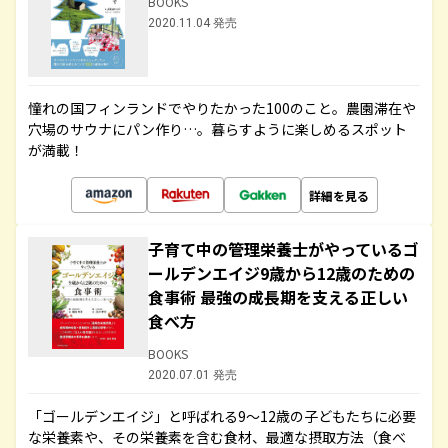
BOOKS
2020.11.04 発売
憧れの国フィンランドでやりたかった100のこと。農園滞在や
穴場のサウナにパン作り…。暮らすように楽しめるスポット
が満載！
詳細を見る
子育て中の管理栄養士がやっているゴ
ールデンエイジ9歳から12歳のための
食事術 最強の成長期を支える正しい
食べ方
BOOKS
2020.07.01 発売
「ゴールデンエイジ」と呼ばれる9～12歳の子どもたちに必要
な栄養素や、その栄養素を含む食材、最適な摂取方法（食べ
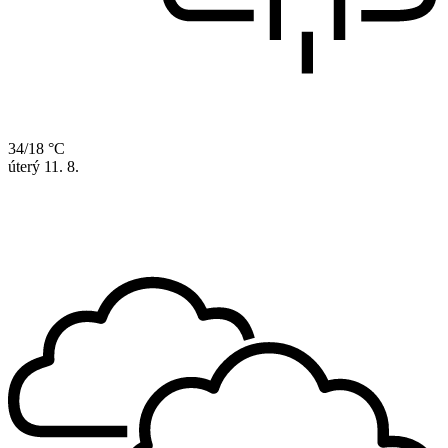
34/18 °C
úterý
11. 8.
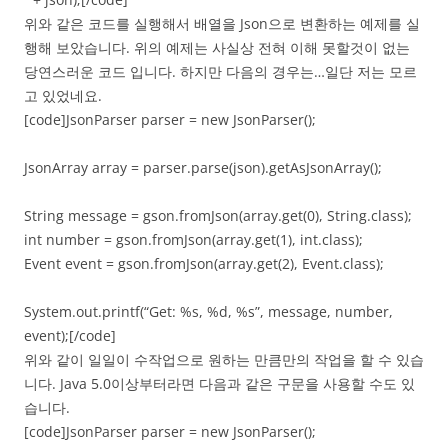
위와 같은 코드를 실행해서 배열을 Json으로 변환하는 예제를 실
행해 보았습니다. 위의 예제는 사실상 전혀 이해 못할것이 없는
당연스러운 코드 입니다. 하지만 다음의 경우는…일단 저는 모르
고 있었네요.
[code]JsonParser parser = new JsonParser();
JsonArray array = parser.parse(json).getAsJsonArray();
String message = gson.fromJson(array.get(0), String.class);
int number = gson.fromJson(array.get(1), int.class);
Event event = gson.fromJson(array.get(2), Event.class);
System.out.printf(“Get: %s, %d, %s”, message, number,
event);[/code]
위와 같이 일일이 수작업으로 원하는 만큼만의 작업을 할 수 있습
니다. Java 5.0이상부터라면 다음과 같은 구문을 사용할 수도 있
습니다.
[code]JsonParser parser = new JsonParser();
####################
■ Written task ■
Copy down each line in the entries that has the word "class".

■ Answer space ■
String message = gson.fromJson(array.get(0), String.class);
int number = gson.fromJson(array.get(1), int.class);
Event event = gson.fromJson(array.get(2), Event.class);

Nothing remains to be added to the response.